Juru bicara PBB, Stephane Dujarric, menyampaikan pesan Guterres kepada wartawan. “Sekjen Guterres mendesak semua pihak agar membuka Selat Hormuz, kemudian mengizinkan kapal-kapal lewat tanpa pungutan dan tanpa diskriminasi. Biarkan perdagangan pulih dan ekonomi global bernapas, kata beliau,” ujar Dujarric.
Guterres memperingatkan bahwa pelayaran komersial kini telah dijadikan pion untuk memberi tekanan kepada pihak lain, yang berakibat pada terkikisnya kebebasan dan hak maritim fundamental. Dujarric menambahkan, Sekjen PBB juga menyoroti bahwa blokade Selat Hormuz saat ini telah menyebabkan gangguan rantai pasok terburuk sejak pandemi COVID-19 dan konflik di Ukraina.
“Gangguan berkepanjangan berisiko memicu darurat pangan global yang menyebabkan jutaan orang, khususnya di Afrika dan Asia Selatan, terancam kelaparan dan kemiskinan, kata Sekjen Guterres,” jelas Dujarric, mengutip pernyataan Guterres.

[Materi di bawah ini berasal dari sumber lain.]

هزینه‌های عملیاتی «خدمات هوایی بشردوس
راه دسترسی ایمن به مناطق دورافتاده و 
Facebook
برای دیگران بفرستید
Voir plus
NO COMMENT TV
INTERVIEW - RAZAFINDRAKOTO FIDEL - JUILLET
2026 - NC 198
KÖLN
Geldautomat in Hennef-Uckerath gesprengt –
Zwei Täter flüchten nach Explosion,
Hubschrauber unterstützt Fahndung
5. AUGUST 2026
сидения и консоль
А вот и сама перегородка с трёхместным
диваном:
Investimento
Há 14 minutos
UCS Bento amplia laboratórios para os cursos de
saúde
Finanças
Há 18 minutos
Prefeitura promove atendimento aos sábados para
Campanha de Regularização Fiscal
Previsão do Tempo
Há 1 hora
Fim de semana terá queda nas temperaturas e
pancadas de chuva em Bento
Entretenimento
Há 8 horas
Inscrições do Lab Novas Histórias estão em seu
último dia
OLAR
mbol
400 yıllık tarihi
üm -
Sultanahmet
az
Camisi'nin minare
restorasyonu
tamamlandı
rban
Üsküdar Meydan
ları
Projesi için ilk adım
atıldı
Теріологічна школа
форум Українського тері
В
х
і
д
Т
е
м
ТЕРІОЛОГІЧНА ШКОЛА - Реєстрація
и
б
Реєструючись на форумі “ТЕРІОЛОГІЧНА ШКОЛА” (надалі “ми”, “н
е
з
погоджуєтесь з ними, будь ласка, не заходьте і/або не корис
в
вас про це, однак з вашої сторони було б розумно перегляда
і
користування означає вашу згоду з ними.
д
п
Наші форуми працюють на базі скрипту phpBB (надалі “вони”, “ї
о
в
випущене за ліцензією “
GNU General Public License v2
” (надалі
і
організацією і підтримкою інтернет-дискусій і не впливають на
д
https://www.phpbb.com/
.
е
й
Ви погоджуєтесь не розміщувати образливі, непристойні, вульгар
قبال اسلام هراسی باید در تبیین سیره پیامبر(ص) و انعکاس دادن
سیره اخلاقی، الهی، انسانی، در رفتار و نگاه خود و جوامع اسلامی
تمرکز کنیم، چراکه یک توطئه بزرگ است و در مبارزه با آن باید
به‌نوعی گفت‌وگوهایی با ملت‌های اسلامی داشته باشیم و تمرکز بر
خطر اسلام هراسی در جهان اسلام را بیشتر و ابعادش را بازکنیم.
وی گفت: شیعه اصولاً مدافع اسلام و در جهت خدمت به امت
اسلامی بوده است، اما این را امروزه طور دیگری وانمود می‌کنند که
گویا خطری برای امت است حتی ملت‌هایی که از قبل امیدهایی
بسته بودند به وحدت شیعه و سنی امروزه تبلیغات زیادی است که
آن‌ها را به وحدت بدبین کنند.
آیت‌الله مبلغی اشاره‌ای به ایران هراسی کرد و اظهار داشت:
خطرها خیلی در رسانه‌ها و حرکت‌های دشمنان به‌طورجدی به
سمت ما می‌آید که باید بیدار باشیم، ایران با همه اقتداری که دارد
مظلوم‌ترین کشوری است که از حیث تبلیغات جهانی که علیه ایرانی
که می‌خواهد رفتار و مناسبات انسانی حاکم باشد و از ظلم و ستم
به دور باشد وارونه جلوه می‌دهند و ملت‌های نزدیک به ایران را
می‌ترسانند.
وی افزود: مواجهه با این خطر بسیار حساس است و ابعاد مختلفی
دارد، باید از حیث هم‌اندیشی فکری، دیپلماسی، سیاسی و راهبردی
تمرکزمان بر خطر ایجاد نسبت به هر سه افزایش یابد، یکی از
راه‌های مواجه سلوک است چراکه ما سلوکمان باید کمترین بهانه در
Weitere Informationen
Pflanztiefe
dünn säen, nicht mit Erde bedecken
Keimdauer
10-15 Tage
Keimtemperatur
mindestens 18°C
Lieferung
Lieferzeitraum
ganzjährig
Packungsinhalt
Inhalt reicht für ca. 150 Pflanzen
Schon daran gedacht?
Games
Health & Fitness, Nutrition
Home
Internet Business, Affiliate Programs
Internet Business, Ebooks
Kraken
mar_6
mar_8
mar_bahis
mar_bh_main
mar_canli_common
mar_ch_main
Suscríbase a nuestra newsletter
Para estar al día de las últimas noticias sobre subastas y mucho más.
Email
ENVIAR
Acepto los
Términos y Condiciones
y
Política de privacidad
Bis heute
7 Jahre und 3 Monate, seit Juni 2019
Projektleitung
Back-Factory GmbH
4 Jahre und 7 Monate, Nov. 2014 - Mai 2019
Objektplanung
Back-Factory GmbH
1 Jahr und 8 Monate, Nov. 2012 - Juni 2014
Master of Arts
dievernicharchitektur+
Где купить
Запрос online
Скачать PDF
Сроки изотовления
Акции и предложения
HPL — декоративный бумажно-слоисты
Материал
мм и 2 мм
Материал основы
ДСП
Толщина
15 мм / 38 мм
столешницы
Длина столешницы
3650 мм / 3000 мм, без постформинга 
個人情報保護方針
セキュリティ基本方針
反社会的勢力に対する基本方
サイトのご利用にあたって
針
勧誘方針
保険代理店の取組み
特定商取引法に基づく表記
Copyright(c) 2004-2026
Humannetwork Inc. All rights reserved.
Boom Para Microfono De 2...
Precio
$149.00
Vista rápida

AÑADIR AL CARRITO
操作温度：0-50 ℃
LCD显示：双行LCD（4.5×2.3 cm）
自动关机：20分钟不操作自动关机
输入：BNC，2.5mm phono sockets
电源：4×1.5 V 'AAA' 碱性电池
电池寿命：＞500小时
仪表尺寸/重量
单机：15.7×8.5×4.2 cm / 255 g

Sebagai konteks, Angkatan Laut AS mulai memblokade lalu lintas pelayaran yang masuk dan keluar dari pelabuhan-pelabuhan di Iran di Selat Hormuz sejak 13 April. Selat Hormuz sendiri merupakan jalur distribusi vital bagi 20 persen pasokan minyak mentah, produk minyak, dan LNG global.
Washington menyatakan bahwa semua kapal yang bukan milik Iran bebas berlayar di Selat Hormuz selama mereka tidak membayar bea apapun kepada Teheran. Meskipun demikian, otoritas Iran belum mengumumkan rencana apapun untuk memberlakukan pungutan melintasi Selat Hormuz, meskipun langkah tersebut sempat dipertimbangkan sebelumnya.